We first realized our trails were passing through wetlands when we encountered extensive patches of Sensitive Fern, their green fronds long gone but their location marked by abundant spore stalks poking stiffly out of the snow.



I was puzzled at first by some of the stalks that appeared more open and lacy,  compared to the typical stalks that are packed tightly with dark-brown "beads" containing the spores.  But one of our exceedingly knowledgeable companions, Ruth Schottman, explained that the lacier stalks were what remains after the spores had been shed.  This was news to me!  For many years I have passed by these spore stalks, and never had I noticed the stalks whose spores were gone!






These twigs presented more evidence that we were passing through wetlands, for what other conifer beside the Larch has peg-like needle buds like these?  And Larches like it wet.




But here was another puzzle:  these cones were way too large to be those of the American Larch (Larix laricina).  That's when I learned that there are two introduced species of Larch that occasionally can be found in our wetlands, one originally from Europe (L. decidua) and the other one from Japan (L. kaempferi).  I'm not sure which one this is.  Both introduced species have cones that are larger than those of our native species.





It's always fun to come upon plants that we would immediately recognize in summer, but which present puzzling ID challenges to us when we encounter their remains in winter.  At first, I thought these spiky clusters were what was left of the fruits of Bristly Sarsaparilla.  But I was wrong.  There was nothing bristly about this plant.  Hmmm . . . . What else could this be?

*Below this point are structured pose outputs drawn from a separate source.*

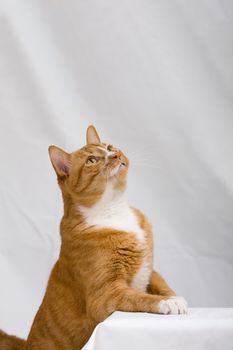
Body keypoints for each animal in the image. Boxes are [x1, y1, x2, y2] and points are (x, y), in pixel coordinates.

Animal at [0, 124, 187, 348]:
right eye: (91, 160)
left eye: (109, 147)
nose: (116, 154)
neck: (115, 210)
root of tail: (24, 344)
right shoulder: (105, 295)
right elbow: (140, 297)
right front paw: (167, 302)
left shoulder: (150, 270)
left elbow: (163, 285)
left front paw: (174, 297)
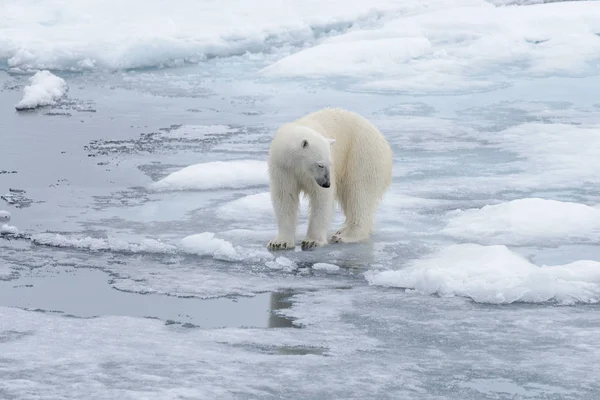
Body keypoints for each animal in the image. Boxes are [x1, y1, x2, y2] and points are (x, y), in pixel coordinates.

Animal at [268, 106, 394, 250]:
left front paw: (312, 241)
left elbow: (321, 198)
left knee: (360, 193)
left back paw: (346, 236)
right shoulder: (282, 168)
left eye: (329, 163)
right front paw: (279, 242)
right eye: (320, 164)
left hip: (362, 155)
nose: (327, 183)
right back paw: (342, 230)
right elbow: (285, 197)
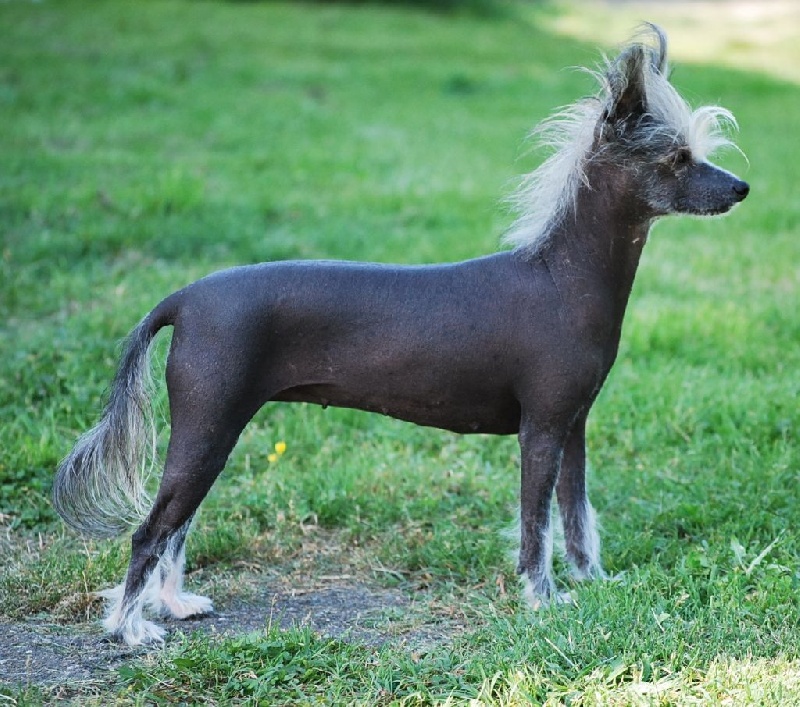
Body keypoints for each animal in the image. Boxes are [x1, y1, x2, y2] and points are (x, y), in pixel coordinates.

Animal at [53, 24, 749, 645]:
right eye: (677, 158)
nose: (741, 188)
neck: (561, 277)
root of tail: (186, 297)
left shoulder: (572, 428)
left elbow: (576, 518)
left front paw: (594, 583)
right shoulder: (541, 430)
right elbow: (536, 526)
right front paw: (543, 600)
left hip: (215, 430)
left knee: (178, 526)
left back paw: (173, 605)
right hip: (208, 425)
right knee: (152, 530)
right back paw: (130, 628)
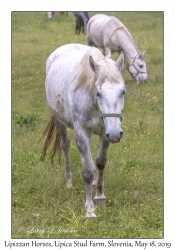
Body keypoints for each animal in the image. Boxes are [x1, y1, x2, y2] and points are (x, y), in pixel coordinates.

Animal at [40, 44, 126, 218]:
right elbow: (87, 171)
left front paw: (99, 196)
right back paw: (68, 182)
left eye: (123, 91)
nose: (116, 134)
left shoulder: (105, 134)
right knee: (65, 146)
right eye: (98, 92)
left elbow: (100, 163)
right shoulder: (81, 133)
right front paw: (90, 210)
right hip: (59, 122)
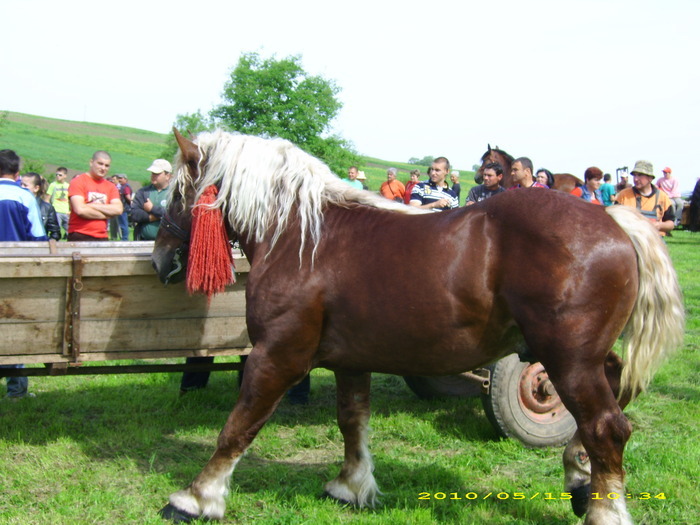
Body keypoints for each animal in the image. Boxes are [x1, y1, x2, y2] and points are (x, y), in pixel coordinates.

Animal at [152, 129, 684, 520]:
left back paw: (603, 507)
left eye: (176, 191)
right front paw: (352, 486)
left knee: (606, 427)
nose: (160, 262)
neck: (299, 236)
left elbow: (238, 426)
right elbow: (352, 421)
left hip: (566, 360)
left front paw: (196, 497)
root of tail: (614, 220)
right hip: (579, 356)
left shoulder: (277, 356)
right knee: (617, 384)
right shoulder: (351, 360)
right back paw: (578, 477)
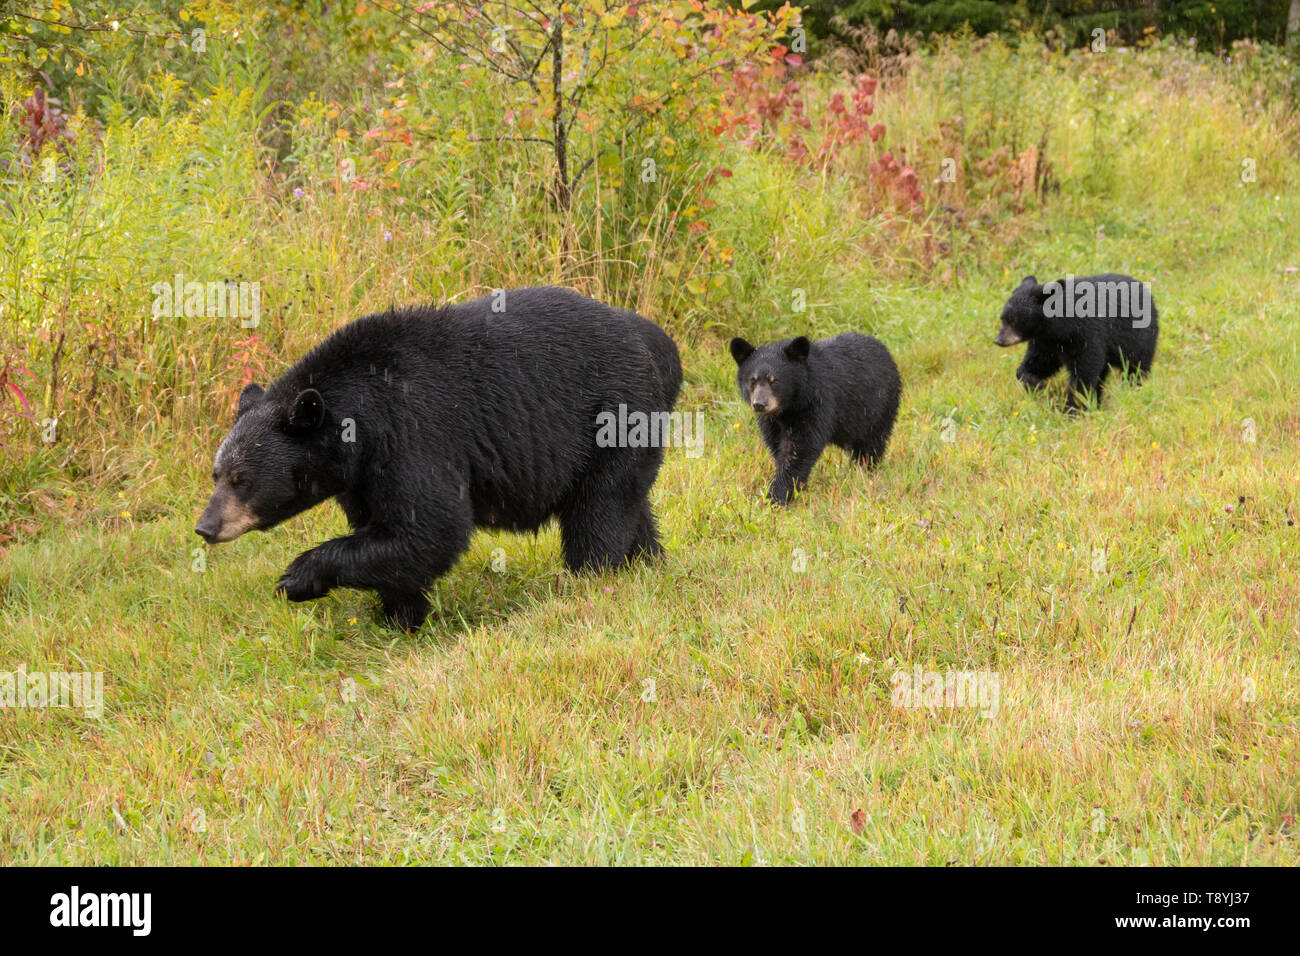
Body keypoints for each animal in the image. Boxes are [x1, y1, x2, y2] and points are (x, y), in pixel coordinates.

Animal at [195, 287, 681, 632]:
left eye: (242, 478)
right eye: (216, 473)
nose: (206, 526)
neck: (360, 419)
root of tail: (657, 342)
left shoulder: (415, 432)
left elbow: (431, 526)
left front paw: (297, 577)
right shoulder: (362, 473)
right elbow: (390, 531)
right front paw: (399, 617)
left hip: (612, 417)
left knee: (598, 511)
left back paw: (588, 578)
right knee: (630, 504)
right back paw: (648, 562)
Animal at [728, 330, 899, 509]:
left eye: (774, 381)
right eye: (752, 380)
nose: (759, 404)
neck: (788, 408)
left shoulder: (816, 406)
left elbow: (799, 449)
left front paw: (775, 497)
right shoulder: (772, 423)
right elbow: (778, 448)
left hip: (877, 410)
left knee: (871, 446)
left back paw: (866, 473)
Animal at [993, 274, 1159, 413]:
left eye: (1013, 320)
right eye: (1003, 318)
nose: (999, 340)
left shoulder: (1086, 334)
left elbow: (1084, 373)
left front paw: (1073, 410)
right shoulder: (1046, 341)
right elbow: (1038, 362)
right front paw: (1035, 383)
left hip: (1138, 338)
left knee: (1135, 367)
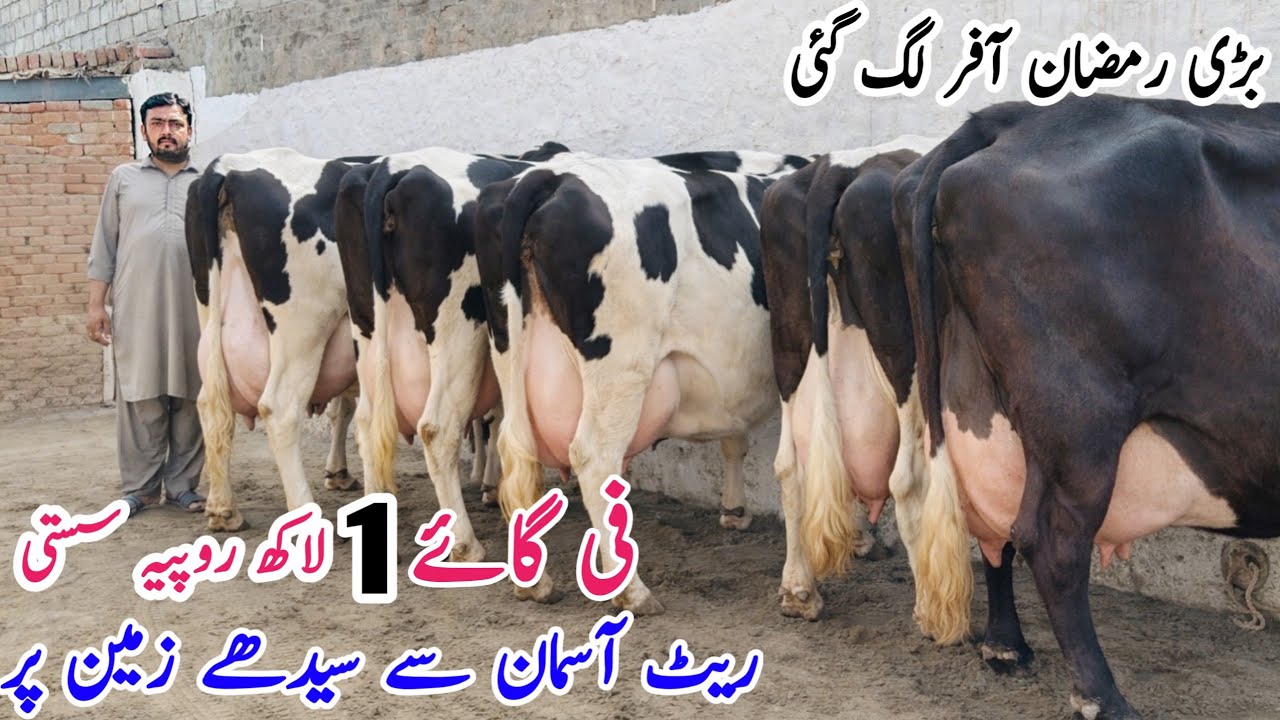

Nancy was the one who first suggested Carrion Flower (Smilax herbacea), and then it clicked:  of course!  What other vining plant produces such perfectly spherical umbels of dark blue fruits?





Here were some other clusters of dark-blue fruits,  but these were not held in spherical umbels like those of the Carrion Flower, and they were growing on a woody shrub instead of a herbaceous vine.   What else could these be but the fruits of Maple Leaf Viburnum (Viburnum acerifolia)?





Our major puzzle of the day was this vine containing multiple clusters of tiny ruddy-brown dried leaves.  Laurie and Ruth are here taking a closer look, acknowledging that neither of them had ever encountered a plant that looked quite like this.  Neither had I.





Here's a closer look at one of the leafy clusters.  I suggested it could be some kind of "witches' broom" -- a plant deformity caused by a pathogen that produces a great proliferation of leafy shoots -- and both Laurie and Ruth agreed.  But what species was the host plant?




Uh oh!  When we saw that the vine was covered with these tiny hair-like rootlets,  we surmised it could hardly be anything else but Poison Ivy (Toxicodendron radicans).  Luckily, I long ago outgrew my sensitivity to the toxins of Poison Ivy, since I had been examining these leafy clusters with my bare hands.  (So far, no rash has developed.  Whew!)





When I got home, I searched on my computer for "witches brooms on Poison Ivy" and discovered this photo posted by a man named Karl Hilliq.  I hope he doesn't mind that I borrowed his photo to reveal what our dried-up clusters of leaves would have looked like when they were green.